I've tracked down the bug. The bug is in pandas
technically, not seaborn
as I originally thought, though it involves code from pandas
, seaborn
, and matplotlib
...
In pandas.tools.plotting.ScatterPlot._make_plot
the following code occurs to choose the colours to be used in the scatter plot
if c is None:
c_values = self.plt.rcParams['patch.facecolor']
elif c_is_column:
c_values = self.data[c].values
else:
c_values = c
In your case c
will be equal to None
, which is the default value, and so c_values
will be given by plt.rcParams['patch.facecolor']
.
Now, as part of setting itself up, seaborn modifies plt.rcParams['patch.facecolor']
to (0.5725490196078431, 0.7764705882352941, 1.0)
which is an RGB tuple. If seaborn
is not used then the value is the matplotlib default which is 'b'
(a string indicating the colour "blue").
c_values
is then used later on to actually plot the graph within ax.scatter
scatter = ax.scatter(data[x].values, data[y].values, c=c_values,
label=label, cmap=cmap, **self.kwds)
The issue arises because the keyword argument c
can accept multiple different types of argument, it can accept:-
- a string (such as
'b'
in the original matplotlib case);
- a sequence of color specifications (say a sequence of RGB values);
- a sequence of values to map onto the current colormap.
The matplotlib docs specifically state the following, highlighting mine
c can be a single color format string, or a sequence of color specifications of length N, or a sequence of N numbers to be mapped to colors using the cmap and norm specified via kwargs (see below).
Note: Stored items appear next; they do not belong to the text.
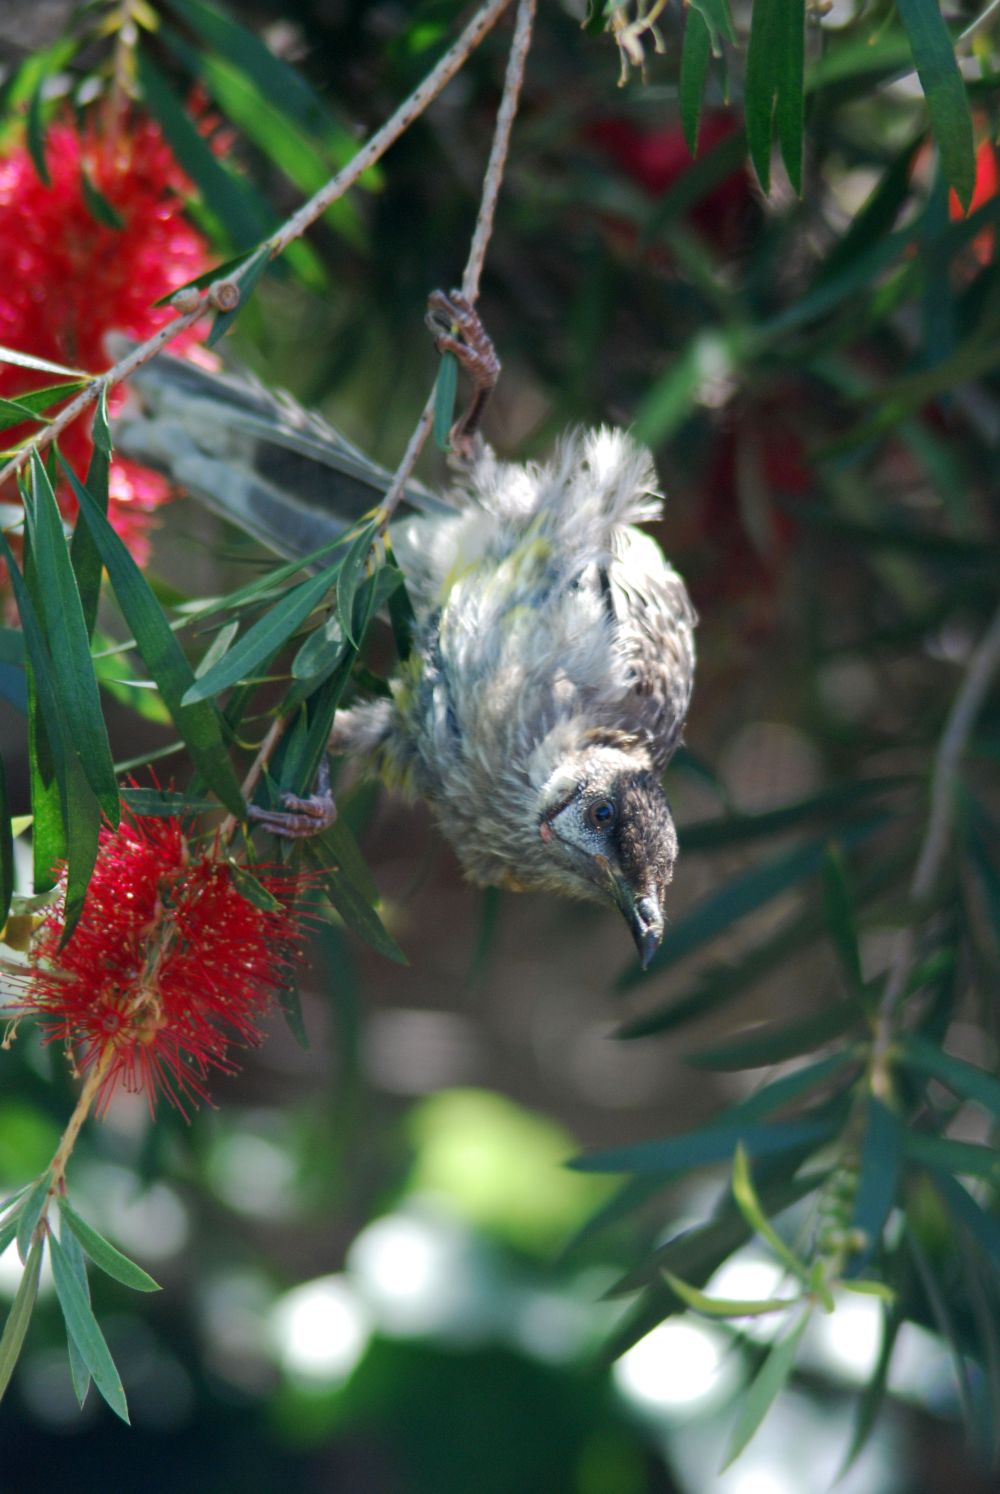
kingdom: Animalia
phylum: Chordata
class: Aves
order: Passeriformes
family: Meliphagidae
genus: Anthochaera
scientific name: Anthochaera carunculata
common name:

Note that c should not be a single numeric RGB or RGBA sequence because that is indistinguishable from an array of values to be colormapped. c can be a 2-D array in which the rows are RGB or RGBA, however.
What basically happens is that matplotlib takes the c_values
value (which is a tuple of three numbers) and then maps those colours onto the current colormap (which is set by pandas to be Greys
by default). As such, you get three scatter points with different "greyishness". When you have more than 3 scatter points, matplotlib assumes that it must be a RGB tuple because the length doesn't match the length of the data arrays (3 != 4) and so uses it as a constant RBG colour.
This has been written up as a bug report on the pandas Github here.